Text ->
::::

Gesendet von 99.232.104.105 am Januar 12, 2008 at 08:33 PM CET #

Well, I think you did a pretty good job until the last point, "ODF is incompatible with Microsoft Office." That's where you brought in the confusion of ODF and OpenOffice.

Simply put, the Open Document Formats which are often denoted by their extensions for text [.ODT], spreadsheet [.ODS], presentation [.ODP], etc., are the equivalents of .DOC, .XLS, and .PPT formats. The former can be read and accurately displayed by a variety of programs, including but not limited to OpenOffice, Lotus, etc. The latter three can only be accurately be displayed by Microsoft's Office products – Word, Excel, PowerPoint.

Even then, there's sometimes questionable interpretation of the formatting of old documents that are displayed in newer versions of MS Office products. In fact, it's become apparent that a recent service pack for Microsoft Office has now blocked users from being able to read older documents which competing products still read. Given that virtually all of the non-Microsoft products are able to read and (reasonably) accurately interpret and display older, archived files AND save them in an internationally standardized format [ODF], that makes Microsoft Office the less advanced product.

Nevertheless, text documents saved as a .ODT file are not generally readable in Microsoft Word. But then, .XLS files and .PPT files are also not readable in Microsoft Word. In any of these cases, it does not make the data contained within the document any less valuable to a business or individual, but only unreadable by the product chosen to try to open the file. Microsoft's Word can open, read, and store files in their text format [.DOC] and their template format [.DOT] but knows as little about using Open Document Format files as it does about PDFs.

It is up to the user to choose a program which can be effective at creating new documents and reading, displaying, printing, changing, and saving older documents, whether those documents are in any of the Open Document Formats, Word/Excel/PowerPoint, Portable Document Format, JPEG, GIF, MP3, or any other format. Questioning whether ODF is incompatible with Microsoft Office is like asking if PDFs are incompatible with Microsoft Office – they are, but so what?

Gesendet von NoCaDrummer am Januar 13, 2008 at 09:32 PM CET #

Thanks for your information, Erwin, but what do you exactly mean with "TC accepted multiple proposals that are not implemented in OpenOffice.org"? Do you have examples for your statement? Do you mean "not YET implemented until OOo 3.0 with ODF 1.2 compliance" or "not implemented and will not in the (near) future"? If you mean the first one, then I think ODF IS (more or less) controlled by Sun resp. the OOo developers.

In the last 2 years there were some enhancement proposals in the TC from non-OOo developers that lost in the ballot against proposals from OOo developers (or never were picked up to open discussion). I remember a post of an OOo developer in the ODF mailinglist (i have to look for a link) last year who said after a ballot (an OOo dev proposal has won against a non-OOo dev proposal) that it would be too much work to implement the non-OOo proposal; he had already worked for months on the source code in comply with the OOo dev proposal ...

::::

Saved data entries ->

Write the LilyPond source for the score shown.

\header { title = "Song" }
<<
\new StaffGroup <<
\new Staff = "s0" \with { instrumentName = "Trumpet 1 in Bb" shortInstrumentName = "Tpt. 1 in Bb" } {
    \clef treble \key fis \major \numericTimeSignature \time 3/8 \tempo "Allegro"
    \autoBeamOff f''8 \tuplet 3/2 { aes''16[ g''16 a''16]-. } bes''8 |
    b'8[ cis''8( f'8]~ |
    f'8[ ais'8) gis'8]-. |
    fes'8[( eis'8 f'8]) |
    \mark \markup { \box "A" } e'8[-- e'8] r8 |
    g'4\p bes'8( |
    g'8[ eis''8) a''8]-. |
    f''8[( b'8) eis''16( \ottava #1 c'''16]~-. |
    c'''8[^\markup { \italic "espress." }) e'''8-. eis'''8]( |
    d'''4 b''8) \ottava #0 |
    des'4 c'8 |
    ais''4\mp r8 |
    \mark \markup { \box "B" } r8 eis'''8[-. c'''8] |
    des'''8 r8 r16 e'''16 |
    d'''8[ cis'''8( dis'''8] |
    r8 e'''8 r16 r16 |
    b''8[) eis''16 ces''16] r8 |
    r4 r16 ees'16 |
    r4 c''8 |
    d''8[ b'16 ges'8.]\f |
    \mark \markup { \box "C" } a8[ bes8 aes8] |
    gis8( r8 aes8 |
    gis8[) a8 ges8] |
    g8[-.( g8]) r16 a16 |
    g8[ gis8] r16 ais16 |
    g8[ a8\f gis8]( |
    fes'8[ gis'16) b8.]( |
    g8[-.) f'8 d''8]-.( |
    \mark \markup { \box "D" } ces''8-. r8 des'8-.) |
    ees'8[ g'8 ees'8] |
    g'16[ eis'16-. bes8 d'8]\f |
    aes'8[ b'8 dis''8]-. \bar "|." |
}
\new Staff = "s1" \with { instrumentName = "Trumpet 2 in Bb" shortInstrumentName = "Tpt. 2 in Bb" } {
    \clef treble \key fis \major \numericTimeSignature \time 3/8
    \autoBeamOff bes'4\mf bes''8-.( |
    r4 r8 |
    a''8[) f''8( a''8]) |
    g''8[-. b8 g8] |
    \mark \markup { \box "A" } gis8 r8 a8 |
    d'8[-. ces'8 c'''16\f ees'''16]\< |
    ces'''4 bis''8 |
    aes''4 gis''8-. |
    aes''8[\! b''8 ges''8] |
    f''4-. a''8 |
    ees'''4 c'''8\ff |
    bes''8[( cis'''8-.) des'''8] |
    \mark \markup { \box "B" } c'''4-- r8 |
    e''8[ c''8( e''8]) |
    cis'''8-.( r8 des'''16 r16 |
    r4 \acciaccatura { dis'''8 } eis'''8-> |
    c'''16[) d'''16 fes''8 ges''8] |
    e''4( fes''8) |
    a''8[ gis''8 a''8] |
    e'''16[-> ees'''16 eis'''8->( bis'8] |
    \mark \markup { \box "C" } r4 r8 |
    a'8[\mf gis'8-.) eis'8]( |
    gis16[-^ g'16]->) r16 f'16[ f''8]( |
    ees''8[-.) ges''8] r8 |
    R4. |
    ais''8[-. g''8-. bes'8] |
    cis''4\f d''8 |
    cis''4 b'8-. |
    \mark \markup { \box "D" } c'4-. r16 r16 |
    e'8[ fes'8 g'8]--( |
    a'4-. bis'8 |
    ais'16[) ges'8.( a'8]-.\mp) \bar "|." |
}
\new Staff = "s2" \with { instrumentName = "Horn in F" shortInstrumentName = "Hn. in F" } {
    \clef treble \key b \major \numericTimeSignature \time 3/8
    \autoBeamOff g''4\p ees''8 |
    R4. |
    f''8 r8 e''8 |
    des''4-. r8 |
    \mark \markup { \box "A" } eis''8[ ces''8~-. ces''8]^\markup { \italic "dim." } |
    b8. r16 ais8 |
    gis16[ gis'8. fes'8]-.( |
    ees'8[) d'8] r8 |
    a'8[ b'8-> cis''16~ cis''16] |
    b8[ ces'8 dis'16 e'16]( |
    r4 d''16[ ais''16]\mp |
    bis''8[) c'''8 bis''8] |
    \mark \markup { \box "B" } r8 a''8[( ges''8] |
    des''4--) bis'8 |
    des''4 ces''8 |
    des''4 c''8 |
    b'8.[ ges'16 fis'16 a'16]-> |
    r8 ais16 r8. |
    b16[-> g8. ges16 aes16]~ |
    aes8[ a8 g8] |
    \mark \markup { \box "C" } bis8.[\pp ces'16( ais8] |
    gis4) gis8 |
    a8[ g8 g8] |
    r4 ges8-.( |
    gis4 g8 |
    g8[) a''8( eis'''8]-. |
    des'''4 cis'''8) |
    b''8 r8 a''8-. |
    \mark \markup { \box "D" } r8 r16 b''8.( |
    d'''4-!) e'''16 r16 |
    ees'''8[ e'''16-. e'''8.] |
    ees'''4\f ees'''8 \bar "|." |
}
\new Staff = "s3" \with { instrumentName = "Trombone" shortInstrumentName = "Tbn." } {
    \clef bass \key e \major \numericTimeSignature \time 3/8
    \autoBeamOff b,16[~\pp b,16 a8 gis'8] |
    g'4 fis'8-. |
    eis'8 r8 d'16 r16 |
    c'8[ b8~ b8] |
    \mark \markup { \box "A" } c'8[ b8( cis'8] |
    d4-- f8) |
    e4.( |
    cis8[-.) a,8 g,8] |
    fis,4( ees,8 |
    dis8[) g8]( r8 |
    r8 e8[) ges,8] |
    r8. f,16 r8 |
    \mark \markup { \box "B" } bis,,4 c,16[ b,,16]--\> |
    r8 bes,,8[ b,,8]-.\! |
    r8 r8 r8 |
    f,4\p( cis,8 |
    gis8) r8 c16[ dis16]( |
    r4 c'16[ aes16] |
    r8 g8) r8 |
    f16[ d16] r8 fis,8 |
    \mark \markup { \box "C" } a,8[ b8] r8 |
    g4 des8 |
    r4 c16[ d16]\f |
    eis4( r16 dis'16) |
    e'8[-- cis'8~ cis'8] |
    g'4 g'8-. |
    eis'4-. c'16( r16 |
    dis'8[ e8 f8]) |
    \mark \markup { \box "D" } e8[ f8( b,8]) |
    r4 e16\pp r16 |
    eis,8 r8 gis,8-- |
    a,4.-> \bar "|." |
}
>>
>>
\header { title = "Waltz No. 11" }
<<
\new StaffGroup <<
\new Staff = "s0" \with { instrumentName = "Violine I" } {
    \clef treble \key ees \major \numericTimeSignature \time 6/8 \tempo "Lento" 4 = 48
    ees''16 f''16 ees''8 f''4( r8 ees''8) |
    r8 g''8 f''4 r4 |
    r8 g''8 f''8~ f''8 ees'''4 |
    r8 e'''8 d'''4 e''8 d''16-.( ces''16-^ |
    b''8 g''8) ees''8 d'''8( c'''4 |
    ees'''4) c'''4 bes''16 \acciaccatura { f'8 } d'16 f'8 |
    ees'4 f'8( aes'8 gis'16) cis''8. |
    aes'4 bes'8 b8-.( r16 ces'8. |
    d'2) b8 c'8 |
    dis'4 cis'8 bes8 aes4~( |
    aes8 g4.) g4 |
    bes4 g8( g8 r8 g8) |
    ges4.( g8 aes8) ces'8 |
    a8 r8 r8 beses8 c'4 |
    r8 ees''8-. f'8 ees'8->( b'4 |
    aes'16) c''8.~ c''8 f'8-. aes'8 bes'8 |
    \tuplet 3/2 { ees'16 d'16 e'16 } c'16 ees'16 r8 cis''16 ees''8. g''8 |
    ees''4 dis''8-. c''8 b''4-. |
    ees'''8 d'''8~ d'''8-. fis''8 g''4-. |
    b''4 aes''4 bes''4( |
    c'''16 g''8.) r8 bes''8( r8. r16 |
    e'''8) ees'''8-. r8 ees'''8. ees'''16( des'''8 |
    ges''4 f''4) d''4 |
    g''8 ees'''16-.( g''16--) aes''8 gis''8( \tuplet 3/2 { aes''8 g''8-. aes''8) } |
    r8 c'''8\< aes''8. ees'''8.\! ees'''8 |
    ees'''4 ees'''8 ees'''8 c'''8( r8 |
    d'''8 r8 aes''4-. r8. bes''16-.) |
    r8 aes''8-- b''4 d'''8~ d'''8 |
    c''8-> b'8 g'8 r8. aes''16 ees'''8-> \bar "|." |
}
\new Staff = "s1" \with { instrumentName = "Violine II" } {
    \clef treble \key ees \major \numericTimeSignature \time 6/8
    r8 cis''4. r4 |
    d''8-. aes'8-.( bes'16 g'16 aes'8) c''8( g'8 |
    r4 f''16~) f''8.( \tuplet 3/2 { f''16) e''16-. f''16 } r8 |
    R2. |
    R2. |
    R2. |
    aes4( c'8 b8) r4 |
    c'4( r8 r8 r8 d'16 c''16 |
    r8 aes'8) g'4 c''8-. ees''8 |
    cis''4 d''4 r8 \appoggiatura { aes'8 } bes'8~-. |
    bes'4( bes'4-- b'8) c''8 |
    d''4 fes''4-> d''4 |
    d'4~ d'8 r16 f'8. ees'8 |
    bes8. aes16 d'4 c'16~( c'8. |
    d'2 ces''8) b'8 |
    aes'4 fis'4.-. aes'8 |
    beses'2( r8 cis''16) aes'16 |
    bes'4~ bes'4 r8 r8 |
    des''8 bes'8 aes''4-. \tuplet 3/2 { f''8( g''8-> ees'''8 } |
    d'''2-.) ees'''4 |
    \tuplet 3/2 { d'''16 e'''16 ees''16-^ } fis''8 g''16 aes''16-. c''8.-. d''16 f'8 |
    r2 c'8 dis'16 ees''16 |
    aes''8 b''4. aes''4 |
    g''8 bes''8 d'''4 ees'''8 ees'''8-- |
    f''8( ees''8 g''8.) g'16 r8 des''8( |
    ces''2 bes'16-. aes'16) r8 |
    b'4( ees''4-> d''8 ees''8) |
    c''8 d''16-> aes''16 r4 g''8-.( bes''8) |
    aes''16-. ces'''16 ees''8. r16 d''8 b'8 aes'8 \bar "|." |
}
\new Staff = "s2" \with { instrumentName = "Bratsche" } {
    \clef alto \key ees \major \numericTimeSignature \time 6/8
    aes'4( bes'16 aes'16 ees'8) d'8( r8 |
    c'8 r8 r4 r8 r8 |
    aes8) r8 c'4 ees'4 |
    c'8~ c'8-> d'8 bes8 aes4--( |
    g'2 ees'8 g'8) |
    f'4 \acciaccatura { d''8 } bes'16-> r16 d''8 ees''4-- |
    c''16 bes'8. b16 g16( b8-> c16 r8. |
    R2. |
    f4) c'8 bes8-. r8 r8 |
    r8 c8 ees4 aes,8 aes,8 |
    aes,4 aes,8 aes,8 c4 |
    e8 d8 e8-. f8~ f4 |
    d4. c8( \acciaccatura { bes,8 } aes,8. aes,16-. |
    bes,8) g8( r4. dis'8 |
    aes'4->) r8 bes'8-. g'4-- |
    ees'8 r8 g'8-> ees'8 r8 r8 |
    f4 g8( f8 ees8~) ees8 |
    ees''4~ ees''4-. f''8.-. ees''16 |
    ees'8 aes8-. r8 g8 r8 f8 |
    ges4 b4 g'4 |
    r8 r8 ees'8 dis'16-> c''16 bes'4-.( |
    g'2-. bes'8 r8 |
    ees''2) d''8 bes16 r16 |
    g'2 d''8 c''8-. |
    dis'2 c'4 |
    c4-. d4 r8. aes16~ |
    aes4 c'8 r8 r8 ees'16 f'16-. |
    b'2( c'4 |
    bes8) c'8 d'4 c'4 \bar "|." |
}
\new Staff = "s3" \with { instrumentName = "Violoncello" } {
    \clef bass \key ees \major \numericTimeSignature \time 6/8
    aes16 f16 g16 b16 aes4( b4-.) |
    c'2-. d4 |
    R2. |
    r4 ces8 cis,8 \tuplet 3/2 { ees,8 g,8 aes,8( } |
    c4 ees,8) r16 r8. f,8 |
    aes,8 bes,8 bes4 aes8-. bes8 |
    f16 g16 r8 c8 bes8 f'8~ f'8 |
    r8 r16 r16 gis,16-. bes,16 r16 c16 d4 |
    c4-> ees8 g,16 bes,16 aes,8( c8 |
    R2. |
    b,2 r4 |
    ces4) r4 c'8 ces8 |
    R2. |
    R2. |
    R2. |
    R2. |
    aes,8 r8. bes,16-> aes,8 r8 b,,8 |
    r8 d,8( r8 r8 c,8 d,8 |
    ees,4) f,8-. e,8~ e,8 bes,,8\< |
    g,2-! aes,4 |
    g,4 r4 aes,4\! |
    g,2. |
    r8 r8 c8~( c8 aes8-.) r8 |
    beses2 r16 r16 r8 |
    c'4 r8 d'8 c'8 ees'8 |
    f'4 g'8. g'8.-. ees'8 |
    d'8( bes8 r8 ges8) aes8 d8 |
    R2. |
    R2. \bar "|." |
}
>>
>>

::::

Work task 1 ->
Answer these questions from the comments, one line each:
(a) Which three formats do the comments name as the equivalents of the Open Document Formats?
(b) According to the comments, what has a recent service pack for Microsoft Office done?
(c) Which ODF version is tied to OOo 3.0 in the comments?
Work task 2 ->
List every file extension that the comments write with a leading period.
Work task 3 ->
Reproduce the part of the comments that begins at the words "In the last" and stops after "dev proposal ...".
The records have no role in this work.

Exercise result 1 ->
(a) .DOC, .XLS, and .PPT
(b) It has blocked users from being able to read older documents which competing products still read.
(c) ODF 1.2

Exercise result 2 ->
.ODT, .ODS, .ODP, .DOC, .XLS, .PPT, .DOT

Exercise result 3 ->
In the last 2 years there were some enhancement proposals in the TC from non-OOo developers that lost in the ballot against proposals from OOo developers (or never were picked up to open discussion). I remember a post of an OOo developer in the ODF mailinglist (i have to look for a link) last year who said after a ballot (an OOo dev proposal has won against a non-OOo dev proposal) that it would be too much work to implement the non-OOo proposal; he had already worked for months on the source code in comply with the OOo dev proposal ...